## [Requirement]
Please say how many lines in the records below contain the word "value". Give only the number.

## [Records provided]
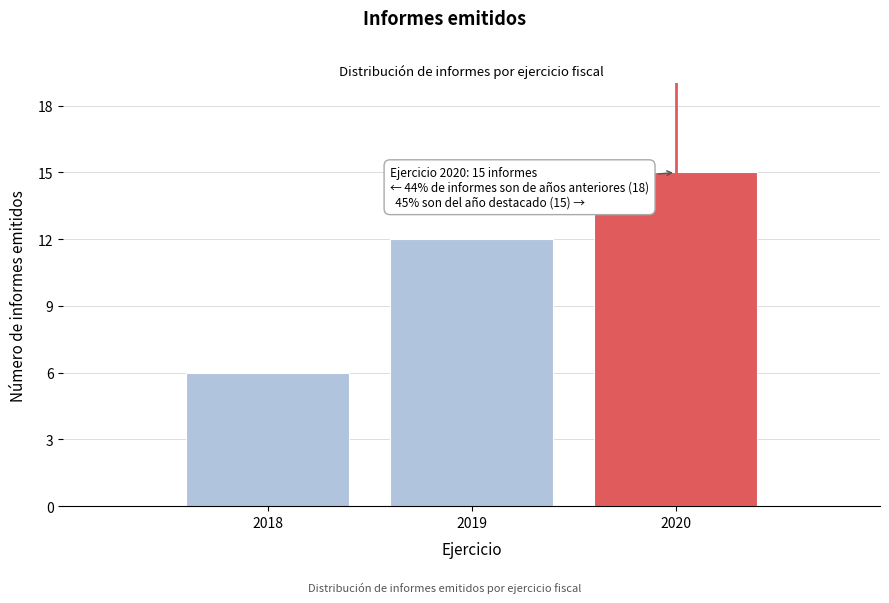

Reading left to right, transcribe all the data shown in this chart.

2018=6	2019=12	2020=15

...

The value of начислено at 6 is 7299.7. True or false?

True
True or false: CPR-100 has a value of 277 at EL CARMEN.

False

## [Response box]
2